[[ Source material open ]]

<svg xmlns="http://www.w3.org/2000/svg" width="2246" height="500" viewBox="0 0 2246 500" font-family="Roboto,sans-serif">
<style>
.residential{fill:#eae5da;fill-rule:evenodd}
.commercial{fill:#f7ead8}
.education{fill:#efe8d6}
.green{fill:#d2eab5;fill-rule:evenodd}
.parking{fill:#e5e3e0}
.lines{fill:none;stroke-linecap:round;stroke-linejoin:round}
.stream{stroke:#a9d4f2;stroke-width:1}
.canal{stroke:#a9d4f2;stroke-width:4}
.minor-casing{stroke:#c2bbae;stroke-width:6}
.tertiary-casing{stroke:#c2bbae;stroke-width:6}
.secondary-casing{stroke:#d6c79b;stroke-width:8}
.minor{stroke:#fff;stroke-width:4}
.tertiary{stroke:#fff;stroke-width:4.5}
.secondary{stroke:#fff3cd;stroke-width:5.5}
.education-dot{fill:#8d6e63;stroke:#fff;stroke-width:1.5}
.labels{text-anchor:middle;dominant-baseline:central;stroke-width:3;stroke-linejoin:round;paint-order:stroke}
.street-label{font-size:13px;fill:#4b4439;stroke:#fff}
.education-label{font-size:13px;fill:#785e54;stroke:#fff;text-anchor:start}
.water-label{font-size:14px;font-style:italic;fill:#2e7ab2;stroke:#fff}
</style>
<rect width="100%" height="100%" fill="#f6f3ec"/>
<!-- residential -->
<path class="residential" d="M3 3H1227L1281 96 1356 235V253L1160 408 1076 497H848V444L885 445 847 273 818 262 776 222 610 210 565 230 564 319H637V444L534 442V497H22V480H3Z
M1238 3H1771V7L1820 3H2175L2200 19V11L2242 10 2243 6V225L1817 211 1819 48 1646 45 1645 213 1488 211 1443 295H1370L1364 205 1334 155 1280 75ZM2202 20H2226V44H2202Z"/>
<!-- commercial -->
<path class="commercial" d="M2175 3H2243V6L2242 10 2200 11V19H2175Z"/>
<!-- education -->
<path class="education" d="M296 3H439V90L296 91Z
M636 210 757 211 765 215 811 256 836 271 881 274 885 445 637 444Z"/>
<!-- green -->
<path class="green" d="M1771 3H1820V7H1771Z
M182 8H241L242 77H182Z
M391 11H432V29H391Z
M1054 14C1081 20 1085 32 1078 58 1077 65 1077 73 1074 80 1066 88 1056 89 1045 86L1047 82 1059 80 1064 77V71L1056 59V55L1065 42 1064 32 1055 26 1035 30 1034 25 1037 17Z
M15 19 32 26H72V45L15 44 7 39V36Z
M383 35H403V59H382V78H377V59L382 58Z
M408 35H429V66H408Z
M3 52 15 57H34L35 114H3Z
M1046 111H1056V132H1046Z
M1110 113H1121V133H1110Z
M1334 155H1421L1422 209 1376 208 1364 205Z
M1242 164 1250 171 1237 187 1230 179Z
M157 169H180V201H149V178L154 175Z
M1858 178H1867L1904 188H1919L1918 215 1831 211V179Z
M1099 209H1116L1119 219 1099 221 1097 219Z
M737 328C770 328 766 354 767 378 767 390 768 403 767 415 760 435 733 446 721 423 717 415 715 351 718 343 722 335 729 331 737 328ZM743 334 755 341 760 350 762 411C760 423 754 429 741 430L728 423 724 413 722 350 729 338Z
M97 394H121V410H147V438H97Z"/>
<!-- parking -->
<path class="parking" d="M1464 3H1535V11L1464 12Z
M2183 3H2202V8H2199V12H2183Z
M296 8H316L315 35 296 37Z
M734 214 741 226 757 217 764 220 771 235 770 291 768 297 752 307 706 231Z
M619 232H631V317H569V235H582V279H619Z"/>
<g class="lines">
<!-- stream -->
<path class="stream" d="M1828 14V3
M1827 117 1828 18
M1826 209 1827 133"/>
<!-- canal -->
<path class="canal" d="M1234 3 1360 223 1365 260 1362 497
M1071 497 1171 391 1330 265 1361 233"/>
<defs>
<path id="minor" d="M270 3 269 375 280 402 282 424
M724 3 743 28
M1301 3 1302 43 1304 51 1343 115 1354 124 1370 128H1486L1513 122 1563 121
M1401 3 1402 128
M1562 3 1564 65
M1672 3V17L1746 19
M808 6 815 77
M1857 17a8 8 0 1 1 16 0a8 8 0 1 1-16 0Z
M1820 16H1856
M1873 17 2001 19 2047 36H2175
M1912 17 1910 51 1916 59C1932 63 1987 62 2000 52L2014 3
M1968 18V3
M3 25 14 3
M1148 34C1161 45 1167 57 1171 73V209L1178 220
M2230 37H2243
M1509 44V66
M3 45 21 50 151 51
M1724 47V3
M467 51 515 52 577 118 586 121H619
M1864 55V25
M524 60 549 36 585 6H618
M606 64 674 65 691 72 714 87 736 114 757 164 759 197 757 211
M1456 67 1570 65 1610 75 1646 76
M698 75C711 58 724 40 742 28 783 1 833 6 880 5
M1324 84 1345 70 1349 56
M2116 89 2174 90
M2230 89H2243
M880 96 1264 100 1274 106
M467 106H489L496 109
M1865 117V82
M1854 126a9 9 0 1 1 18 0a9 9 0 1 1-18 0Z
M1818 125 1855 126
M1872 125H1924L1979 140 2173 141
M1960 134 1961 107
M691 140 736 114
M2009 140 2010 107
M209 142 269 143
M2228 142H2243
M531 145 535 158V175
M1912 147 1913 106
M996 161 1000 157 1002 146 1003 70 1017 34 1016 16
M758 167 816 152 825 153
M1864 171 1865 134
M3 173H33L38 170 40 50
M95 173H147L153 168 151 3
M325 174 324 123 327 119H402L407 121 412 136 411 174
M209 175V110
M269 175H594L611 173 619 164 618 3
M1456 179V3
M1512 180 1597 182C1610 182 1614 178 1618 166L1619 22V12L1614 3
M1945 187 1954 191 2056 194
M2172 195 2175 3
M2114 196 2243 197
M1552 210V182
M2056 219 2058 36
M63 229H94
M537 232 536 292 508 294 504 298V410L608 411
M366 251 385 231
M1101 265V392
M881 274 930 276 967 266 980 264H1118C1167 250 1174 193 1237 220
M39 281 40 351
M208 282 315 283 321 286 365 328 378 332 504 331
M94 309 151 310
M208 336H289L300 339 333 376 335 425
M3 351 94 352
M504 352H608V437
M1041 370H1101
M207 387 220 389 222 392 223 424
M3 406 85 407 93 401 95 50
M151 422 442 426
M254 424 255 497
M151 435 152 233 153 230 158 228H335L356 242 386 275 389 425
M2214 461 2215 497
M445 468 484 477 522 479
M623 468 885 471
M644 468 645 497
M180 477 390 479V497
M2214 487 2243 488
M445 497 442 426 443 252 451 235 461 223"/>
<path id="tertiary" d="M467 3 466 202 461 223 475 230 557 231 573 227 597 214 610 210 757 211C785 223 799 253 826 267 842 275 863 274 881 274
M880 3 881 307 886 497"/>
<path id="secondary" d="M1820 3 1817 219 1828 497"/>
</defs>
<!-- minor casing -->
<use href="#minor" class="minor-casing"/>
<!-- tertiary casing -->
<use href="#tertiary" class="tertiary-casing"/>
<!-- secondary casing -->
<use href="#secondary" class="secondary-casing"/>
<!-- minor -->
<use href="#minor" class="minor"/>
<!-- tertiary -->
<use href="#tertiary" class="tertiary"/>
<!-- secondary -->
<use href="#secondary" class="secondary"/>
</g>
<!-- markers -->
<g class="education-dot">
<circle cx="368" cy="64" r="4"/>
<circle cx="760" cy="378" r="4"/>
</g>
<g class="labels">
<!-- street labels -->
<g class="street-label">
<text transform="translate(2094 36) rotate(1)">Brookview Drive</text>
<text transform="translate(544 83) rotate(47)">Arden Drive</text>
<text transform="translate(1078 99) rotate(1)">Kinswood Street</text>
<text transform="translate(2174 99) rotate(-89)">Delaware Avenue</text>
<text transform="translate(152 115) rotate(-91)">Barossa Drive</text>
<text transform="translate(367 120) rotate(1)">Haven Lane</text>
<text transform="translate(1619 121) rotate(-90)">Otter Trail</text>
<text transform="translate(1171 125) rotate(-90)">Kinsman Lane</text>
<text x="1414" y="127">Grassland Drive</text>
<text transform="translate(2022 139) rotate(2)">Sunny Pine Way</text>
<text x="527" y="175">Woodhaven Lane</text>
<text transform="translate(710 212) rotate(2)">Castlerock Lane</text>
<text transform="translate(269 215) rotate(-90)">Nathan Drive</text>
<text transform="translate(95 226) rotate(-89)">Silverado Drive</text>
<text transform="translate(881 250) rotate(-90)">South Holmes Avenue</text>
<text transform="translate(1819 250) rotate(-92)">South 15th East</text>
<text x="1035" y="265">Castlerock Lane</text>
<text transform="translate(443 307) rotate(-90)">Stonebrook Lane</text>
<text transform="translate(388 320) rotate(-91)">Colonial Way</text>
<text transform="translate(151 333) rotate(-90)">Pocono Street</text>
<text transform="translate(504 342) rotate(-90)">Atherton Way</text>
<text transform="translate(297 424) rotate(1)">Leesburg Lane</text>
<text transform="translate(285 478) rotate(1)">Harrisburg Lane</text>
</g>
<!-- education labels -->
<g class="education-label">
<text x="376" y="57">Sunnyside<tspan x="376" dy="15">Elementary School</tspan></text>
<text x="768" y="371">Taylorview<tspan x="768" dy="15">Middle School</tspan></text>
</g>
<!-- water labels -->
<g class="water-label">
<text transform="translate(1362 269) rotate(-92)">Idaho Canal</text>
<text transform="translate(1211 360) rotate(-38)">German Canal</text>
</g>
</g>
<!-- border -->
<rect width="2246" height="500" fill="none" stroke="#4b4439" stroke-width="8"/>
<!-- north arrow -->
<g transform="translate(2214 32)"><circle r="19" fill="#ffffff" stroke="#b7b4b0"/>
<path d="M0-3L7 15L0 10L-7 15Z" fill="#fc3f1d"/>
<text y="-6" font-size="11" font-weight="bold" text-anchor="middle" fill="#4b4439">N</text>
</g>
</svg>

[[ Source material closed ]]

What is expected -> Look through the data above for the word "lines". Report each line where it occurs.

Output of the task ->
.lines{fill:none;stroke-linecap:round;stroke-linejoin:round}
<g class="lines">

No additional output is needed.